The little-studied cluster Berkeley 90. I. LS III +46 11: a very massive O3.5 If* + O3.5 If* binary.
J. Maíz Apellániz, I. Negueruela, R. H. Barbá, N. R. Walborn, A. Pellerin, S. Simón-Díaz, A. Sota, A. Marco, J. Alonso-Santiago, J. Sanchez Bermudez, R. C. Gamen, and J. Lorenzo
CAB, UA, ULS, STScI, SUNY, IAC, ULL, IAA, and IALP.
CONTEXT. It appears that most (if not all) massive stars are born in multiple systems. At the same time, the most massive binaries are hard to find due to their low numbers throughout the Galaxy and the implied large distances and extinctions.

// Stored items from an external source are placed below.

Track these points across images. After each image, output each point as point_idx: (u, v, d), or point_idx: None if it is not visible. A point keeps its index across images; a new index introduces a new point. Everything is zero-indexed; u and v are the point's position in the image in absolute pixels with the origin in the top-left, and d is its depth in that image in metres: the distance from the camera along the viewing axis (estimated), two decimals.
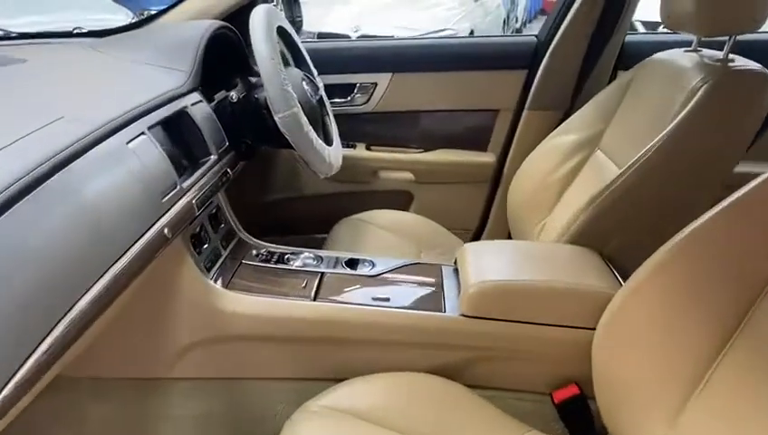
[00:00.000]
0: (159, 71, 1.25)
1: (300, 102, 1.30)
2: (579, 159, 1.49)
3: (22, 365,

AIMS. We want to study: [a] LS III +46 11, identified in this paper as a very massive binary; [b] another nearby massive system, LS III +46 12; and [c] the surrounding stellar cluster, Berkeley 90.

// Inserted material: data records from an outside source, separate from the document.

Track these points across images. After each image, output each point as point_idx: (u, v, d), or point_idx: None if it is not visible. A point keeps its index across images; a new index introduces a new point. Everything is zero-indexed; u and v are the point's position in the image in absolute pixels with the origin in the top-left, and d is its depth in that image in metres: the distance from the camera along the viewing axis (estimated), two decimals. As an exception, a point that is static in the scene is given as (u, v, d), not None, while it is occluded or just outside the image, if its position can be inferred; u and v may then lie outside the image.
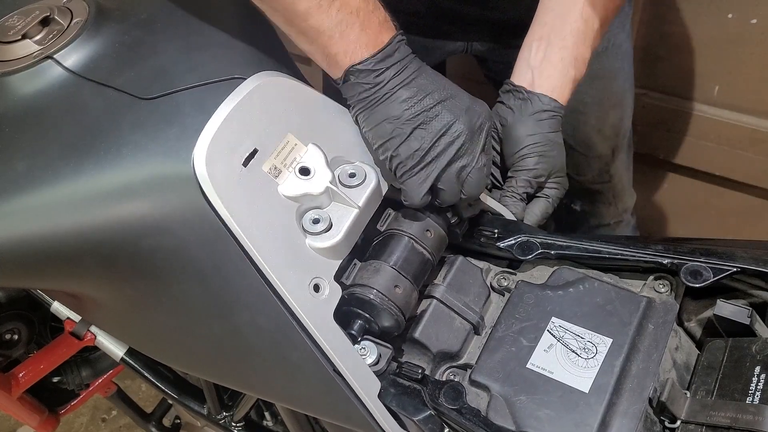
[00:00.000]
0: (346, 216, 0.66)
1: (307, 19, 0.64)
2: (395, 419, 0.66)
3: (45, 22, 0.68)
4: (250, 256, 0.61)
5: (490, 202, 0.78)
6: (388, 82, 0.65)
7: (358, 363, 0.65)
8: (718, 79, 1.38)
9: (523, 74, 0.84)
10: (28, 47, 0.67)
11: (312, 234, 0.64)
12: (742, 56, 1.32)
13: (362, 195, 0.66)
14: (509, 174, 0.83)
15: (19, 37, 0.67)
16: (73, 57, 0.67)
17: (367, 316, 0.67)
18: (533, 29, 0.85)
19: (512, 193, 0.81)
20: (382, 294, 0.66)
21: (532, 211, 0.82)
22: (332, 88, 0.70)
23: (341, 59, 0.65)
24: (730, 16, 1.28)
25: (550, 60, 0.82)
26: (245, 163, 0.61)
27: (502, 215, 0.78)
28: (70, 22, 0.69)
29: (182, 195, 0.60)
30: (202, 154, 0.59)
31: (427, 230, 0.71)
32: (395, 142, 0.66)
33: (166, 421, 1.38)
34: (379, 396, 0.65)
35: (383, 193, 0.70)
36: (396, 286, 0.67)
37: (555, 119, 0.82)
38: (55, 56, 0.67)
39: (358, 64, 0.65)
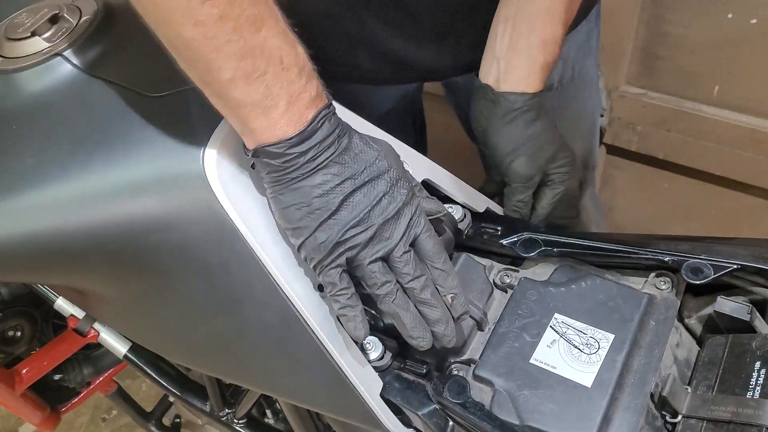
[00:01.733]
0: None
1: (229, 90, 0.54)
2: (399, 414, 0.67)
3: (54, 19, 0.69)
4: (257, 254, 0.61)
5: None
6: (301, 166, 0.57)
7: (360, 361, 0.65)
8: (718, 79, 1.39)
9: (489, 68, 0.79)
10: (37, 44, 0.68)
11: None
12: (742, 56, 1.33)
13: None
14: (506, 183, 0.82)
15: (28, 35, 0.68)
16: (81, 54, 0.67)
17: (374, 312, 0.68)
18: (500, 9, 0.79)
19: (514, 206, 0.79)
20: None
21: (539, 206, 0.80)
22: None
23: (258, 135, 0.56)
24: (730, 16, 1.29)
25: (516, 48, 0.77)
26: (254, 166, 0.62)
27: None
28: (78, 20, 0.69)
29: (191, 192, 0.61)
30: (213, 154, 0.59)
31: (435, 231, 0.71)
32: (303, 233, 0.59)
33: (166, 420, 1.38)
34: (383, 392, 0.66)
35: None
36: None
37: (528, 113, 0.78)
38: (64, 53, 0.67)
39: (270, 146, 0.56)
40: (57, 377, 1.16)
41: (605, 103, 1.50)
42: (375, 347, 0.68)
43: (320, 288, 0.64)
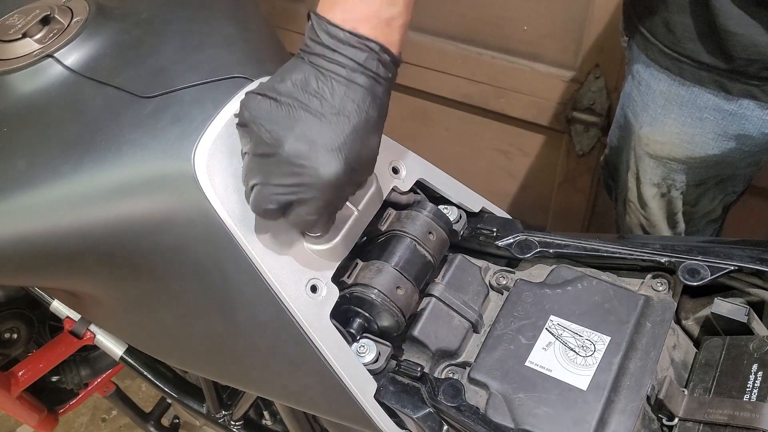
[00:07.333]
0: (345, 219, 0.66)
1: None
2: (394, 417, 0.67)
3: (45, 20, 0.69)
4: (249, 256, 0.61)
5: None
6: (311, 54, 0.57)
7: (354, 364, 0.65)
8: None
9: None
10: (29, 46, 0.68)
11: (310, 236, 0.64)
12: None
13: (361, 198, 0.67)
14: None
15: (20, 36, 0.68)
16: (73, 56, 0.67)
17: (367, 315, 0.68)
18: None
19: None
20: (383, 294, 0.66)
21: None
22: None
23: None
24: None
25: None
26: None
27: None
28: (70, 21, 0.69)
29: (182, 193, 0.61)
30: (203, 155, 0.59)
31: (430, 232, 0.71)
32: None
33: (165, 421, 1.38)
34: (378, 395, 0.66)
35: (383, 197, 0.70)
36: (398, 287, 0.67)
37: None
38: (55, 55, 0.67)
39: (319, 17, 0.57)
40: (54, 379, 1.16)
41: (605, 102, 1.50)
42: (369, 350, 0.67)
43: (313, 289, 0.63)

METHODS. Most of the data used in this paper are multi-epoch high-S/N optical spectra though we also use Lucky Imaging and archival photometry. The spectra are reduced with devoted
pipelines and processed with our own software, such as a spectroscopic-orbit code, CHORIZOS, and MGB.
RESULTS LS III +46 11 is identified as a new very-early-O-type spectroscopic binary [O3.5 If* + O3.5 If*] and LS III +46 12 as another early O-type system [O4.5 V((f))]. We measure a 97.2-day period for LS III +46 12 and derive minimum masses of 38.80±0.83 M_Sol and 35.60±0.77 M_Sol for its two stars. We measure the extinction to both stars, estimate the distance, search for optical companions, and study the surrounding cluster. In doing so, a variable extinction is found as well as discrepant results for the distance. We discuss possible explanations and suggest that LS III +46 12 may be a hidden binary system, where the companion
is currently undetected.
Reference: Accepted for publication in A&A.